Kılıçdaroğlu'nun, Cumhurbaşkanı ve AK Parti Genel Başkanı Erdoğan'a yönelik, iddialı bulduğu, "Nerede isterse orada karşılıklı konuşalım, hodri meydan." sözlerini anımsatan Ünal, şöyle devam etti:

"Sayın Kılıçdaroğlu, senin öncelikli olarak Cumhurbaşkanımız ve Genel Başkanımızın siyasal anlamda muhatabı olabilmen için genel başkanlığa geliş biçimin ve genel başkan olduktan sonra o genel başkanlık koltuğundaki oturma ve girdiğin her seçimi de kaybetmiş bir genel başkan olarak, hangi zaviyeden bakarak bir muhataplık oluşturduğunu açıkçası merak ediyorum. Kendi partisi içindeki muhaliflere 'Kafamı kızdırmayın, kapının önüne koyarım.' şeklindeki bir anlayışın ne kadar demokratik olduğu da takdir edersiniz ki tartışmalıdır. Kemal Kılıçdaroğlu'nu konuşmak, onu gündemimize almak gibi bir derdimiz yok ama sürekli Türkiye'yi uluslararası alanda şikayet eden, içeriye dönük meşruiyet tartışmalarını sistematik şekilde sürdüren, devletin, demokrasinin kurumlarını tartışmaya açan bir anlayış siyasal bir anlayış olamaz. Bunun siyasetle, demokrasiyle izah edilebilir bir tarafını görmüyoruz."

FETÖ sanıkları için tek tip kıyafet talebi
Ünal, "Fetullahçı Terör Örgütü (FETÖ) üyesi sanıkların mahkemelere tek tip kıyafetle çıkarılması yönünde Adalet Bakanlığınca bir çalışma yapılıyor. Bu uygulama hayata geçerse, bunun FETÖ sanıkları açısından 'adil yargılanmadık' şeklinde kullanılabilir bir koza dönüşme olasılığı değerlendiriliyor mu?" şeklindeki soru üzerine, Pensilvanya'da küçük bir kasabada yaşayan meczubun geçen gün bir seccade ve arkasındaki ekran üzerinden verdiği mesajlar olduğunu söyledi. 

Örgütün sürekli birtakım simgeler ve semboller üzerinden kendi müntesiplerinin psikolojilerini, morallerini yüksek tutmak ve onların herhangi bir şekilde itirafçı olmalarının önüne geçmek için uğraştığını anlatan Ünal, şunları kaydetti:

"Cumhurbaşkanına suikast düzenlemiş, TBMM'yi bombalamış, o gece halkın üzerine helikopterlerle ateş açmış katillerin gülümseyerek, takım elbise ve kravat içinde mahkeme salonuna gelmesi biliyoruz ki maşeri vicdanı rahatsız ediyor.

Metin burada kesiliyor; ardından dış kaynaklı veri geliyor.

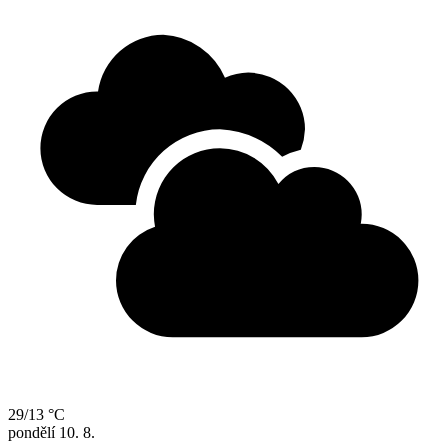
29/13 °C
pondělí
10. 8.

Kamuoyunda ciddi bir rahatsızlık var. Gelen bu talepler çerçevesinde Cumhurbaşkanımızın bu meyanda talepleri oldu, hem de Adalet Bakanlığı bir çalışma başlattı. Dolayısıyla verilmiş bir karar değil. Bakanlığımız bu konudaki çalışmasını bitirdiğinde ilgili çalışmanın sonuçlarını paylaşacaktır. Söylediğiniz çekinceler de dikkate alınarak bakanlık çalışmasını sonuçlandırdıktan sonra bunu kamuoyu ile paylaşacaktır."

Mescid-i Aksa'ya yönelik ihlaller
Geçen hafta içinde Kudüs'te Mescid-i Aksa'da insanların inanç özgürlüğüne dönük kabul edilemez uygulamalar yaşandığını hatırlatan Ünal, "İsrail'in, orada Müslümanlara dönük uyguladığı, Mescid-i Aksa'nın ibadete kapatılmasından, orada üç Filistinli Müslümanın katledilmesine kadar bu uygulamaları kabul edilemez. Bu konuda İsrail hükümetini evrensel değerlere ve inanç özgürlüğüne saygılı olmaya davet ediyoruz." ifadelerini kullandı.